WHAT YOU SHOULD DO> Which of the lines below mention the word "投資及び出資金貸付金"? Pull each one out.

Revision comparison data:
^^^^

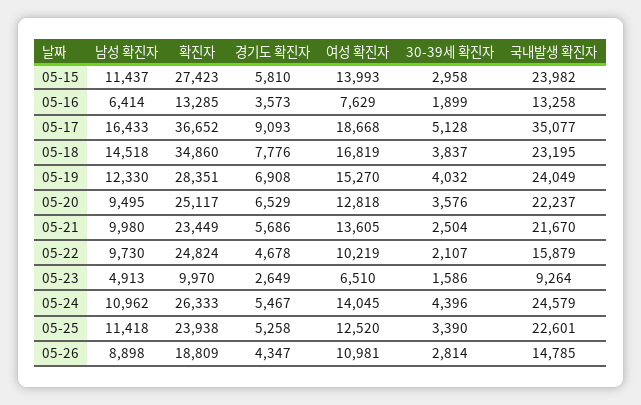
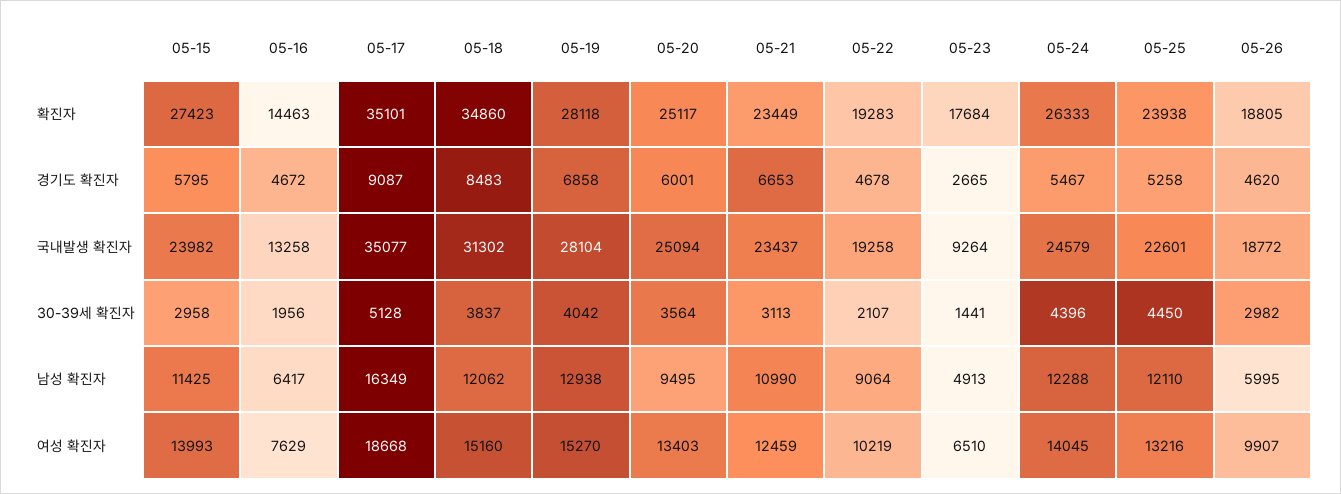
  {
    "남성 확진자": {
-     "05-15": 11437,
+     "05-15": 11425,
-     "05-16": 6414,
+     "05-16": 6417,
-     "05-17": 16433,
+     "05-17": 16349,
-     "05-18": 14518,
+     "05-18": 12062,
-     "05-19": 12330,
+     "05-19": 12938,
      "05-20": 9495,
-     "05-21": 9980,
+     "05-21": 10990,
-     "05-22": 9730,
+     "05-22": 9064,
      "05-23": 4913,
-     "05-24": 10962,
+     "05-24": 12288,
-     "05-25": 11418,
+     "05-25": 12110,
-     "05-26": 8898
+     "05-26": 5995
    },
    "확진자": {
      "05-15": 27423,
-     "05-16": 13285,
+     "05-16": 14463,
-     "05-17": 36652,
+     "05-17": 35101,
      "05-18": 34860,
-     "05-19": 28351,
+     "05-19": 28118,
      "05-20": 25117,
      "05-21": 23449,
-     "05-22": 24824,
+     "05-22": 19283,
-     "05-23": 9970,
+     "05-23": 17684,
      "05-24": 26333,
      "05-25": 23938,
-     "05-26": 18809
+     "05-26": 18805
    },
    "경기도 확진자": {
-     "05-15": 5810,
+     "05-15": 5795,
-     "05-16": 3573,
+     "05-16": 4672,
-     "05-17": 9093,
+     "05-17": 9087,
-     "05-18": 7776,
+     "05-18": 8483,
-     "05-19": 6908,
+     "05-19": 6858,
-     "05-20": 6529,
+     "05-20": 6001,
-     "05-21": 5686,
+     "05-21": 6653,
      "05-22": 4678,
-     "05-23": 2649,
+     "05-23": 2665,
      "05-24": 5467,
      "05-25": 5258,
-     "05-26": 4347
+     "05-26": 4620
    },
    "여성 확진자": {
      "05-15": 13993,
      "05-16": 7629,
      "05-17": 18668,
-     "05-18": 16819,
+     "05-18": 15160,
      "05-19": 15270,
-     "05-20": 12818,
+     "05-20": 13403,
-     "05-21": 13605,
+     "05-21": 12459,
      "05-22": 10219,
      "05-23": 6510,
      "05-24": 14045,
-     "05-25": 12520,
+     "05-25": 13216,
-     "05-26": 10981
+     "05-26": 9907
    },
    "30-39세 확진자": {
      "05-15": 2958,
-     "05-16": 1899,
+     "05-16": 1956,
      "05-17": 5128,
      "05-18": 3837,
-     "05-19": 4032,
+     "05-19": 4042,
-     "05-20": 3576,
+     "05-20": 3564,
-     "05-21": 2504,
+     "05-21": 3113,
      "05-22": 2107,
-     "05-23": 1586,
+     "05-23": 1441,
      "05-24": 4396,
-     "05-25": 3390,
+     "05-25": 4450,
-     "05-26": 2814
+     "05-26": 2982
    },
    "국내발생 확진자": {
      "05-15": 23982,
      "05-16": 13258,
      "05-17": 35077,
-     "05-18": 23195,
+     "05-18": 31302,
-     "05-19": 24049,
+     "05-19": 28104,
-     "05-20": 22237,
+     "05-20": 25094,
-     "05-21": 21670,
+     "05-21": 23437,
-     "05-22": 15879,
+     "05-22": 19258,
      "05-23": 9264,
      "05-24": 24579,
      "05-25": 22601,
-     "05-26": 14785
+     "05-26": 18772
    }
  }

^^^^

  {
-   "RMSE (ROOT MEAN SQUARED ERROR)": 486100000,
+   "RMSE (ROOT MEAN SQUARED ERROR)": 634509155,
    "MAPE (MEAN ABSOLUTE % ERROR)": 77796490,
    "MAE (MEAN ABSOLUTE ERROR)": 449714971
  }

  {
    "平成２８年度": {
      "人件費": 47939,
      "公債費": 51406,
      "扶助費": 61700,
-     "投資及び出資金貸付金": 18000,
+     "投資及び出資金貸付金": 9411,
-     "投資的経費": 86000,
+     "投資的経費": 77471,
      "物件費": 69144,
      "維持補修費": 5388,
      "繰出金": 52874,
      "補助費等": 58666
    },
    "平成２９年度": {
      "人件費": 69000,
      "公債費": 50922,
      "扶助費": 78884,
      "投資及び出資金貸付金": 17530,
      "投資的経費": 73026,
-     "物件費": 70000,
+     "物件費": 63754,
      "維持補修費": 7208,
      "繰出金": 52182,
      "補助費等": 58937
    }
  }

^^^^

TASK SOLUTION>
-     "投資及び出資金貸付金": 18000,
+     "投資及び出資金貸付金": 9411,
      "投資及び出資金貸付金": 17530,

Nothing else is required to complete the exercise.